Hoodoos, yes you read that correctly, are what make this national park a site to see. The national park is home to the largest cluster of hoodoos or more descriptively, irregular columns of rock, that are situated across the high plateau of the Grand Staircase. During your visit, explore one of the countless trails that exist in the park to discover the true beauty of the location. Like the Grand Canyon National Park, you can take part in ranger programs and camp in the outdoors. You can also take guided horseback rides or book ahead for a private horsing experience within the park.

Capitol Reef National Park

Capitol Reef National Park is famous for its renowned orchards that stem over 2,000 trees including apricots, cherries, apples, peaches, mulberries, pears, walnuts, and almonds.

This park provides you with the unique experience of harvesting fruit. The staff at the park thoroughly maintain the large variety of orchard trees using traditional farming practices so that you can have the ideal fruit picking session during your visit. Familiarize yourself with the rules of the park so you can help preserve the orchards in the same manner they have been for decades.

Arches National Park

This park boasts vivid, abstract, and contrasting landscapes with formations that include massive balanced rocks and colossal fins. The most recognizable features of this park are stone arches that have been photographed countless times during the edge of dawn and dusk.

Canyonlands National Park

Although we have been discussing about the many daytime activities and places to go, the Canyonlands National Park has something for you during the night: stargazing.
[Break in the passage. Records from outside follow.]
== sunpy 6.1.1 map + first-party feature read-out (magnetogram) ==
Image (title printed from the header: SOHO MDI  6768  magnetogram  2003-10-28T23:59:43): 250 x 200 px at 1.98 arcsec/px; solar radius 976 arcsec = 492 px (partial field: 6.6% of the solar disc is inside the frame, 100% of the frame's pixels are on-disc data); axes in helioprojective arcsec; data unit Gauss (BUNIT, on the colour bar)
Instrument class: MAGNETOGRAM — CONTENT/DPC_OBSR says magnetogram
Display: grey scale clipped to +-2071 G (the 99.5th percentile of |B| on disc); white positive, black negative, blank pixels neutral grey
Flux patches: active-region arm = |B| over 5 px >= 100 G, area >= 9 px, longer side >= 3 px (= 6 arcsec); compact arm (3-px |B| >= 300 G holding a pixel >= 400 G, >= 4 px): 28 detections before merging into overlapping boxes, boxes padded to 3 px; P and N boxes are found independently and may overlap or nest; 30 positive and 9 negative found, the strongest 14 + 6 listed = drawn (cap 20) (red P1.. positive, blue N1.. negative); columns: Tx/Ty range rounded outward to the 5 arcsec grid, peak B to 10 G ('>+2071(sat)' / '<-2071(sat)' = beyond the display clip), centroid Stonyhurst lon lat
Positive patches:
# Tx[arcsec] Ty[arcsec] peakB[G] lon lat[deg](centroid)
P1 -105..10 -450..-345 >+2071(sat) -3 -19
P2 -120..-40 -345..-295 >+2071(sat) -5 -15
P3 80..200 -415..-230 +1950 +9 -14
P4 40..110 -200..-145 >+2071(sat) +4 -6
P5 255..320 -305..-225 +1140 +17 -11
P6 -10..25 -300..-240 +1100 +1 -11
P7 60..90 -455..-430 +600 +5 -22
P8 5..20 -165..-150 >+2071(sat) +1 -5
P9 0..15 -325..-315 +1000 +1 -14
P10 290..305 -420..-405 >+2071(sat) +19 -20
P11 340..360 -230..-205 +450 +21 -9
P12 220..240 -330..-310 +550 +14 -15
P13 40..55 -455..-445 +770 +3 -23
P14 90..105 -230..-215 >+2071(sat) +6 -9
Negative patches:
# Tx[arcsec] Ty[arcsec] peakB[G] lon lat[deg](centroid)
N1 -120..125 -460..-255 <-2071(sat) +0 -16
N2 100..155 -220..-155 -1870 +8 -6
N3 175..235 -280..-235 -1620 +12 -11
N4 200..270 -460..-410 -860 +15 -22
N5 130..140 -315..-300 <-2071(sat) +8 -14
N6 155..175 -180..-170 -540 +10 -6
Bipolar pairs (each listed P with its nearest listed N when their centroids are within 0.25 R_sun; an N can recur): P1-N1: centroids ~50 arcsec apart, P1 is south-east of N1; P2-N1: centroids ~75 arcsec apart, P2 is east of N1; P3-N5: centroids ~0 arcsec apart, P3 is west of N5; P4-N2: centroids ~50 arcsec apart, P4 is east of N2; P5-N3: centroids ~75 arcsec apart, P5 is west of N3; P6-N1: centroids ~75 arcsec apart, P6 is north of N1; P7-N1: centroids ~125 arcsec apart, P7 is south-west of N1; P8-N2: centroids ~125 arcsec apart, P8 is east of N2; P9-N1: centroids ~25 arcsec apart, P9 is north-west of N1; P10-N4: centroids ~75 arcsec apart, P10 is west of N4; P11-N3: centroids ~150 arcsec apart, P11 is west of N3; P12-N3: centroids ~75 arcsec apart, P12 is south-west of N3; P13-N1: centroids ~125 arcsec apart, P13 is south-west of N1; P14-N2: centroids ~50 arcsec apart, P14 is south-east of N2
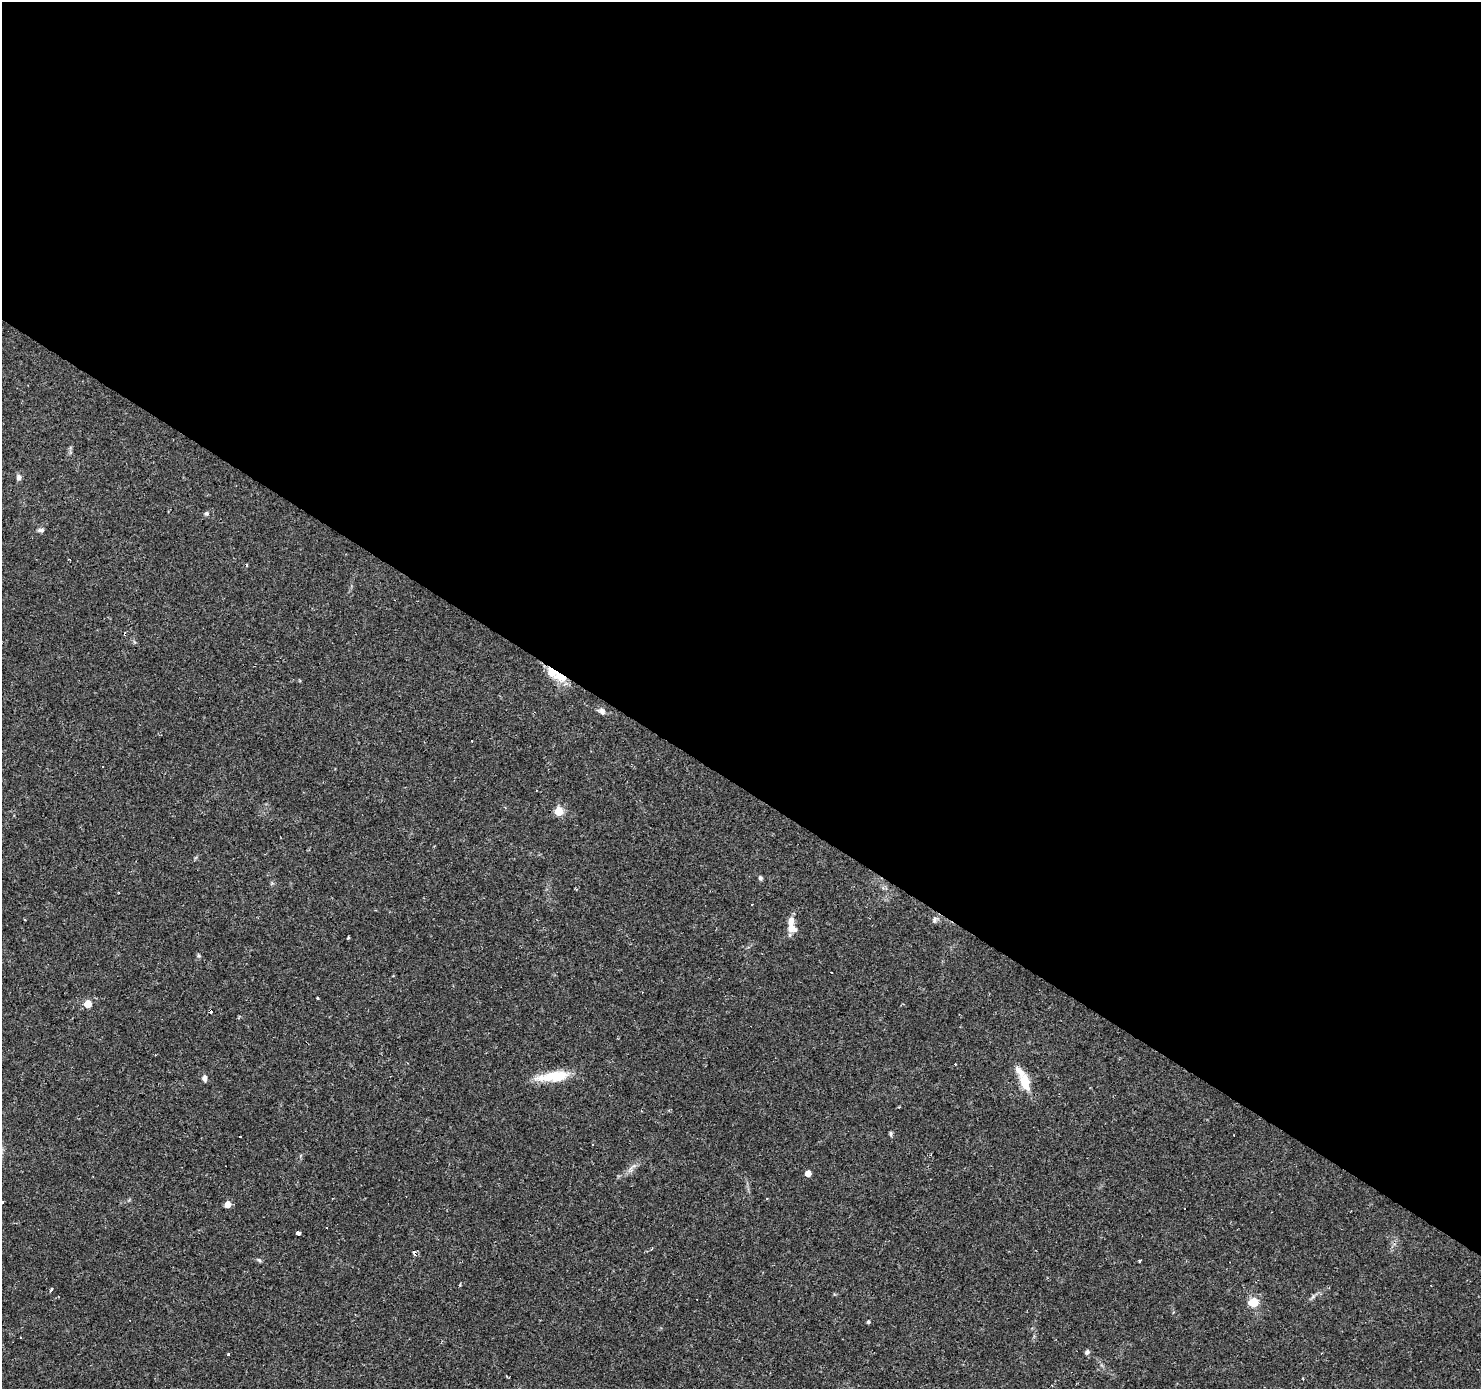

Canyonlands has preserved the night sky by keeping the light pollution levels low and the great air quality ensures that the stars are vibrantly on display during the night.

Natural Bridges National Monument

Three majestic natural bridges invite you to ponder the power of water in a landscape usually defined by its absence. View them from an overlook, or hit the trails and experience their grandeur from below. Declared a National Monument in 1908, the bridges are named “Kachina,” “Owachomo” and “Sipapu” in honor of the ancestral Puebloans who once made this place their home.

Glen Canyon National Recreation Area

Glen Canyon has many sights, but perhaps the most iconic is Horseshoe Bend. Below the rim, the Colorado River makes a wide sweep around a sandstone escarpment. On its long downward journey to the sea, the river meandered, sometimes making wide bends, but always seeking the path of least resistance. Over 5 million years the unique twists of Glen Canyon are poignantly summarized by photos of Horseshoe Bend.


The Grand Circle Road Trip can be enjoyed throughout the year. Ideally, it is better to experience these parks during Spring or Fall. The summertime heat may be overwhelming, especially when you are doing physically straining activities such as hiking. Springtime also provides you with the opportunity to harvest certain fruits, such as apricots and cherries, in Capitol Reef National Park.